Birdsong in a Time of Silence (Particular Books, Penguin Random House) by Steven Lovatt

This is a charming, brief, COVID-specific meditation on birdsong and how we have been sustained by it during our enforced ordeal. From the bird’s-eye point of view, it’s been a good time: Some species have reversed their downward population trend. And, says Lovatt, if there’s hope for birds, there’s also hope for us.

A Most Remarkable Creature: The Hidden Life and Epic Journey of the World’s Smartest Birds of Prey by Jonathan Meiburg

A Most Remarkable Creature: The Hidden Life and Epic Journey of the World’s Smartest Birds of Prey (Knopf) by Jonathan Meiburg

Jonathan Meiburg leads the band Shearwater, but lo! He has now written this quirky and fascinating book about … Caracaras! If you like really strange travel writing mixed in with unusual science and encounters with alien beings, you won’t be disappointed. A great book to read if you are feeling cooped up. Go to the Falklands, walk in the footsteps of perennially seasick Darwin, and make friends with a Striated Caracara. You’ll be better for it.

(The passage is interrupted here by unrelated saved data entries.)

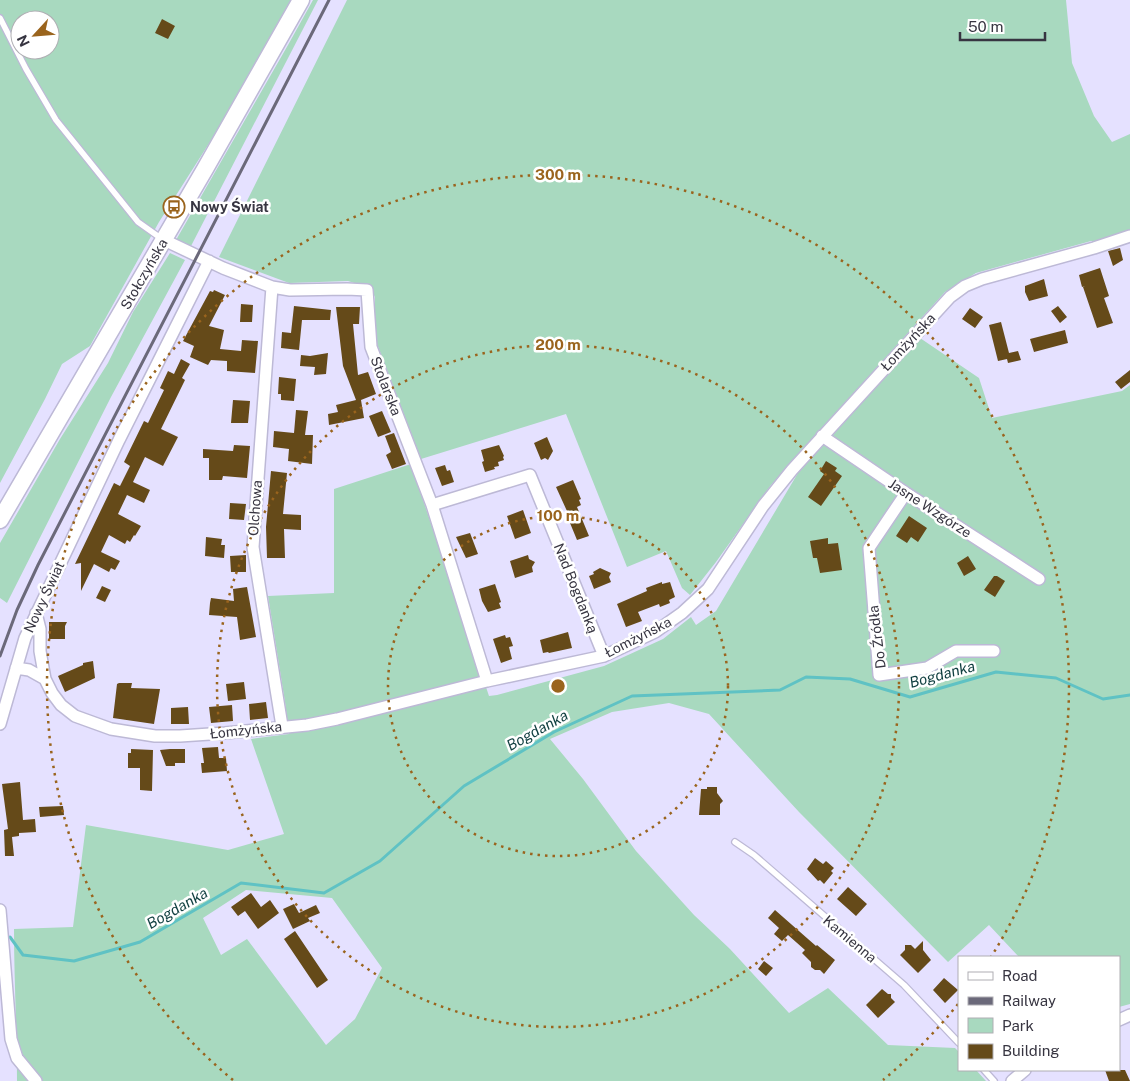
<svg xmlns="http://www.w3.org/2000/svg" width="1130" height="1081" font-family="'Public Sans',sans-serif">
<style>
.green{fill:#a8d9bf;fill-rule:evenodd}
.lines{fill:none;stroke-linecap:round;stroke-linejoin:round}
.stream{stroke:#5fc2c4;stroke-width:3}
.building{fill:#654a19}
.lane-casing{stroke:#bdb9d6;stroke-width:8}
.street-casing{stroke:#bdb9d6;stroke-width:14}
.secondary-casing{stroke:#bdb9d6;stroke-width:19}
.lane{stroke:#fff;stroke-width:5.5}
.street{stroke:#fff;stroke-width:11}
.secondary{stroke:#fff;stroke-width:16}
.rail{stroke:#6b697a;stroke-width:3}
.ring{fill:none;stroke:#9a641d;stroke-width:2.5;stroke-dasharray:2.5 5}
.labels{text-anchor:middle;dominant-baseline:central;stroke-width:5;stroke-linejoin:round;paint-order:stroke}
.poi-label{font-size:14px;font-weight:bold;fill:#373541;stroke:#fff;text-anchor:start}
.street-label{font-size:14px;fill:#373541;stroke:#fff}
.water-label{font-size:15px;font-style:italic;fill:#0f3e3f;stroke:#fff}
.centre{fill:#9a641d;stroke:#fff;stroke-width:2.5}
.ring-label{font-size:15px;text-anchor:middle;font-weight:bold;fill:#9a641d;stroke:#fff;stroke-width:5;stroke-linejoin:round;paint-order:stroke}
</style>
<rect width="100%" height="100%" fill="#e5e1ff"/>
<!-- green -->
<path class="green" d="M0,0H291L222,123L159,222L90,346L62,364L45,399L0,483ZM20,20H50V50H20Z
M313,0H318L191,246L176,240L288,45Z
M347,0H1066L1072,63L1094,116L1112,142L1130,134V230L1098,241H1091L976,273L945,292L771,485L716,562L690,595L682,588L666,551L627,567L566,414L421,459L374,336L375,297L370,288L348,281L289,283L219,257Z
M170,253L185,260L111,397L7,603L0,598V543L60,439L108,363L133,312Z
M920,338L979,378L992,418L1122,391L1130,385V1004L1119,1007V957H1019L989,925L948,962L799,812L709,714L669,703L612,712L550,739L583,779L636,851L694,915L730,949L789,1013L828,988L888,1045L955,1048L959,1052V1070H976L986,1081H17C17,1030 14,980 14,929L73,927L86,825L228,850L284,834L251,739L289,734L285,702L268,596L334,593V489L411,464L489,696L497,695L604,666L663,639L691,617L696,625L716,611L798,473ZM246,890L332,898L382,968L355,1019L326,1045L247,939L221,955L203,918Z"/>
<g class="lines">
<!-- stream -->
<path class="stream" d="M10,937L23,955L74,961L140,942L241,883L324,893L380,861L464,786L554,732L632,696L780,690L806,677L850,679L910,697L996,672L1056,678L1103,699L1130,695"/>
</g>
<!-- building -->
<path class="building" d="M162,19L175,26L168,39L155,33Z
M1120,248L1123,260L1113,266L1108,251Z
M1100,268L1109,296L1104,298L1113,323L1097,328L1083,287L1085,286L1082,287L1079,275Z
M1044,279L1048,296L1029,301L1025,292V286Z
M214,290L225,295L209,326L224,330L220,349L241,351L242,340L258,341L255,373L227,371V361L211,360L208,365L190,357L194,346L183,341L210,291L213,292Z
M241,304L253,305L252,322H240Z
M294,306L331,310L330,320H302L299,350L281,348L282,332L291,333Z
M1058,306L1067,317L1060,323L1051,311Z
M336,307H360L359,324H353L358,375L368,372L376,394L361,400L364,418L329,425L328,414L338,412L336,405L356,400L343,366Z
M970,308L983,317L975,328L962,319Z
M1001,322L1009,353L1018,351L1021,360L1008,363L1007,359L998,361L989,325Z
M1065,330L1068,343L1034,352L1030,339Z
M328,353L326,374L314,375L315,367L300,366L301,355L310,356Z
M181,359L190,364L182,378L185,380L161,429L178,437L163,466L145,457L133,482L150,490L144,503L127,495L118,514L141,526L135,536L134,535L130,542L127,540L125,544L109,535L101,552L120,561L115,570L111,568L109,572L94,564L81,591V563L75,564L114,483L120,486L130,466L124,462L144,421L148,423L164,390L160,388L168,371L174,374Z
M1130,370V382L1121,389L1115,382Z
M279,377L296,379L294,401L281,400V394H278Z
M233,400L250,401L248,423H231Z
M296,410L308,411L305,435H313L312,464L288,461L289,449L273,447L274,431L294,433Z
M382,411L391,432L378,437L369,416Z
M394,433L406,464L392,469L386,455L391,452L385,436Z
M547,437L553,451L548,460L545,458L541,460L534,443Z
M234,445L250,446L247,478L223,476L222,480H209V458H203V449L233,451Z
M499,445L504,456L503,457L504,460L498,462L499,466L494,467L495,469L485,472L482,462L484,461L481,450Z
M826,461L837,468L835,471L842,476L821,506L808,497L824,474L820,471Z
M445,465L447,471L450,470L454,482L442,486L435,468Z
M271,471L287,473L283,514L301,515V530L284,529L285,558H267L266,527Z
M573,480L581,499L579,500L581,505L577,507L589,536L577,540L570,523L572,522L556,487Z
M230,503L246,504L244,520L229,519Z
M523,510L531,533L515,539L507,516Z
M909,516L927,528L918,542L911,537L907,543L896,536Z
M470,533L478,554L466,558L456,537Z
M206,537L222,539L221,545H225L224,558L205,556Z
M828,538V544L838,543L842,570L820,573L817,558H813L810,541Z
M246,555V572H231L230,556Z
M528,555L529,559L535,562L532,567L533,572L515,578L510,561Z
M968,556L976,569L964,576L957,563Z
M600,568L611,573L609,577L611,582L594,589L589,576L594,574L593,572Z
M994,576H997L1005,581L995,597L984,590Z
M662,582V584L670,582L675,597L669,600L670,603L660,607L659,604L638,612L642,621L626,627L617,604L647,591L646,588Z
M495,584L501,602L499,603L501,608L488,612L482,601L479,589Z
M102,586L111,590L105,602L96,598Z
M247,587L256,637L240,640L237,617L209,615L210,603L211,598L234,601L233,589Z
M49,622H67L65,626V639H49Z
M568,632L572,648L549,653L548,652L543,653L540,640Z
M505,635L506,638L510,637L513,646L509,647L512,659L501,663L493,639Z
M93,661L95,678L65,692L58,676L83,665V663Z
M244,682L246,699L228,701L226,684Z
M119,683H132L131,688L160,689L154,724L113,718L117,684Z
M266,702L268,718L250,720L249,704Z
M232,705L233,721L211,723L209,707Z
M188,707L189,724H171V708Z
M218,747L219,758H226L227,771L202,773L201,763H204L202,748Z
M131,749L153,750L152,791L140,790V768H128V753H131Z
M170,749H185V763H175V766H166L160,750Z
M20,782L23,820L35,819L36,832L19,833V836L12,837L14,856H5L4,830L8,829L2,784Z
M707,787H717V793L723,801L720,804V815H699L701,789H707Z
M63,806L64,815L40,817L39,807Z
M815,858L823,864L826,861L834,868L831,871L833,873L824,884L820,880L818,881L807,869Z
M848,887L867,904L856,916L837,899Z
M251,893L261,907L270,900L279,913L258,929L245,911L238,916L231,907Z
M294,904L299,913L316,905L320,913L308,918L310,921L293,929L283,909Z
M775,910L816,946L817,945L835,960L824,974L820,970H815L811,967V962L802,953L805,950L788,935L782,941L774,934L779,928L768,918Z
M295,931L328,980L317,988L284,939Z
M923,941V950L931,960L918,973L900,955L905,950V945H911L915,949Z
M764,961L773,968L766,976L758,969Z
M944,978L958,990L945,1003L933,990Z
M882,989L888,994H891V998L895,1002L878,1018L866,1005Z
M1105,1070H1125L1130,1081H1109Z"/>
<g class="lines">
<!-- lane casing -->
<g class="lane-casing">
<path id="lane" d="M0,18L26,69L56,120L138,222L162,239
M735,842L754,855L904,985L959,1043
M984,1070L994,1081"/>
</g>
<!-- street casing -->
<g class="street-casing">
<path id="street" d="M164,240L223,268L272,287L290,290L347,289L367,290L371,347L432,505L487,681
M272,287L253,547L282,726
M822,436L906,493L1039,579
M906,493L869,548L879,675L927,668L956,651H994
M432,505L530,475L604,656
M36,613L40,629V651L45,679L52,693L61,705L75,716L111,729L155,736H180L225,733L307,725L337,719L487,681L604,656L655,632L682,613L708,589L763,506L792,470L950,297L965,286L982,279L1094,248L1130,236
M16,668L29,670L45,679
M0,724L25,638L119,440L209,261
M0,910L11,1039L17,1058L36,1081
M1119,1020L1130,1015
M1012,1081L1025,1070"/>
</g>
<!-- secondary casing -->
<g class="secondary-casing">
<path id="secondary" d="M0,520L205,169L301,0"/>
</g>
<!-- lane -->
<use href="#lane" class="lane"/>
<!-- street -->
<use href="#street" class="street"/>
<!-- secondary -->
<use href="#secondary" class="secondary"/>
<!-- rail -->
<path class="rail" d="M0,656L17,610L38,565L329,0"/>
</g>
<!-- distance rings -->
<g class="ring">
<circle cx="558" cy="686" r="170"/>
<circle cx="558" cy="686" r="341"/>
<path d="M958 1004A511 511 0 0 1 883 1080M233 1080A511 511 0 1 1 991 957"/>
</g>
<!-- icons -->
<defs>
<g id="bus-ring" transform="scale(1.125)"><circle r="9.5" fill="#fff" stroke="#9a641d" stroke-width="1.5"/><path d="M-5-6H5V4H4V6H2V4H-2V6H-4V4H-5ZM-3.5-4V0h7V-4ZM-3.5 1.2v1.5H-2V1.2ZM2 1.2v1.5H3.5V1.2Z" fill="#9a641d"/></g>
</defs>
<g fill-rule="evenodd">
<use href="#bus-ring" x="174" y="207"/>
</g>
<g class="labels">
<!-- poi labels -->
<g class="poi-label">
<text x="190" y="207">Nowy Świat</text>
</g>
<!-- street labels -->
<g class="street-label">
<text transform="translate(144 274) rotate(-60)">Stołczyńska</text>
<text transform="translate(908 342) rotate(-47)">Łomżyńska</text>
<text transform="translate(386 386) rotate(69)">Stolarska</text>
<text transform="translate(255 508) rotate(-86)">Olchowa</text>
<text transform="translate(930 508) rotate(33)">Jasne Wzgórze</text>
<text transform="translate(576 588) rotate(68)">Nad Bogdanką</text>
<text transform="translate(44 597) rotate(-65)">Nowy Świat</text>
<text transform="translate(638 637) rotate(-27)">Łomżyńska</text>
<text transform="translate(877 637) rotate(-97)">Do Źródła</text>
<text transform="translate(246 730) rotate(-6)">Łomżyńska</text>
<text transform="translate(850 939) rotate(40)">Kamienna</text>
</g>
<!-- water labels -->
<g class="water-label">
<text transform="translate(942 674) rotate(-15)">Bogdanka</text>
<text transform="translate(537 730) rotate(-29)">Bogdanka</text>
<text transform="translate(177 908) rotate(-30)">Bogdanka</text>
</g>
</g>
<circle cx="558" cy="686" r="8" class="centre"/>
<g class="ring-label">
<text x="558" y="180">300 m</text>
<text x="558" y="350">200 m</text>
<text x="558" y="521">100 m</text>
</g>
<!-- legend -->
<rect x="958" y="956" width="162" height="115" fill="#ffffff" stroke="#afaeb3"/>
<rect x="968" y="972" width="25" height="8" fill="#ffffff" stroke="#afaeb3"/>
<text x="1002" y="981" font-size="15" fill="#373541">Road</text>
<rect x="968" y="997" width="25" height="8" fill="#6b697a" stroke="#afaeb3"/>
<text x="1002" y="1006" font-size="15" fill="#373541">Railway</text>
<rect x="968" y="1018" width="25" height="15" fill="#a8d9bf" stroke="#afaeb3"/>
<text x="1002" y="1031" font-size="15" fill="#373541">Park</text>
<rect x="968" y="1044" width="25" height="15" fill="#654a19" stroke="#afaeb3"/>
<text x="1002" y="1056" font-size="15" fill="#373541">Building</text>
<!-- north arrow -->
<g transform="translate(35 35) rotate(244)"><circle r="24" fill="#ffffff" stroke="#afaeb3"/>
<path d="M0-4L9 19L0 12L-9 19Z" fill="#9a641d"/>
<text y="-8" font-size="14" font-weight="bold" text-anchor="middle" fill="#373541">N</text>
</g>
<!-- scale -->
<path d="M960 32v8h85v-8" fill="none" stroke="#373541" stroke-width="2.5"/>
<text x="968" y="32" font-size="15" fill="#373541" stroke="#ffffff" stroke-width="4" paint-order="stroke">50 m</text>
</svg>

The Bedside Book of Birds: An Avian Miscellany by Graeme Gibson

The Bedside Book of Birds: An Avian Miscellany (Doubleday) by Graeme Gibson

Graeme Gibson spent 10 years putting this book together. It’s all things bird: paintings, carvings, myths, folklore, poems, fiction, religions, scientists, travellers – all cultures, all ages. This book, popular with birders and non-birders, has now been reissued, with a new foreword by me. Not surprising, as Graeme Gibson was my life partner.

Entangled Life: How Fungi Make Our Worlds, Change Our Minds, & Shape Our Futures by Merlin Sheldrake

Entangled Life: How Fungi Make Our Worlds, Change Our Minds, & Shape Our Futures (Random House) by Merlin Sheldrake

This book is not about birds, except that without its subject – fungi, which are neither plant nor animal but closer to the latter – there would be no birds. Or terrestrial life. Or you. Yes, you are part fungus. Next time someone accuses you of that, thank them for the compliment. The science is gripping, the possibilities are barely explored, the commercial applications… well, let’s say they’re amazing. Food, of course, but don’t eat the wrong ones. Mind-alterers, ditto. But fungus leather? Fungus building materials? I myself will be very cross if I don’t get buried in a fungus coffin. Just saying.